RT-PCR, Western blot analysis, pharmacological interventions and siRNA interference were applied to primary cultured human endometrial stromal cells (fibroblasts). Immunohistochemistry was used to analyze protein expression in adenomyotic endometrium tissue specimens.
Of the tested mediators, transforming growth factor β1 (TGFβ1) and its isoforms were effective to induce collagen and connective tissue growth factor (CTGF) expression. Collagen and CTGF induction by TGFβ1 could be reduced by the inhibitors targeting DNA transcription, protein translation, and Smad2/3 signaling. Interestingly, TGFβ1 induced Smad2/3 phosphorylation and CTGF mRNA expression, but not collagen mRNA expression, suggesting that TGFβ1 mediates collagen expression through CTGF induction and Smad2/3 activation. In parallel, TGFβ1 and CTGF also induced expression of heat shock protein (HSP) 47, a protein required for the synthesis of several types of collagens. However, only CTGF siRNA knockdown, could compromise TGFβ1-induced collagen expression. Finally, the immunohistochemistry revealed vimentin- and α-SMA-positive staining for (myo)fibroblasts, TGFβ1, collagen, and CTGF in the subepithelial stroma region of human adenomyotic endometria.
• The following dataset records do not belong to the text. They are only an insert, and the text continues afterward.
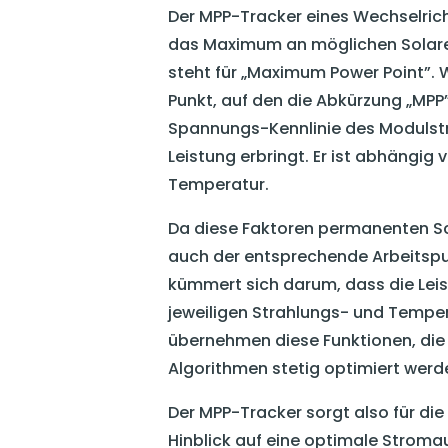
Der MPP-Tracker eines Wechselrich
das Maximum an möglichen Solare
steht für „Maximum Power Point”. 
Punkt, auf den die Abkürzung „MPP”
Spannungs-Kennlinie des Modulstr
Leistung erbringt. Er ist abhängig
Temperatur.
Da diese Faktoren permanenten S
auch der entsprechende Arbeitspun
kümmert sich darum, dass die Lei
jeweiligen Strahlungs- und Temper
übernehmen diese Funktionen, die h
Algorithmen stetig optimiert werd
Der MPP-Tracker sorgt also für die
Hinblick auf eine optimale Stroma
Conclusion and implications
We reveal here that TGFβ1, collagen, and CTGF are expressed in the stroma of adenomyotic endometria and demonstrate that TGFβ1 can induce collagen production in endometrium-derived fibroblasts through cellular Smad2/3-dependent signaling pathway and CTGF expression, suggesting that endometrial TGFβ may take part in the pathogenesis of adenomyosis and ectopic endometrium may participate in uterine adenomyosis.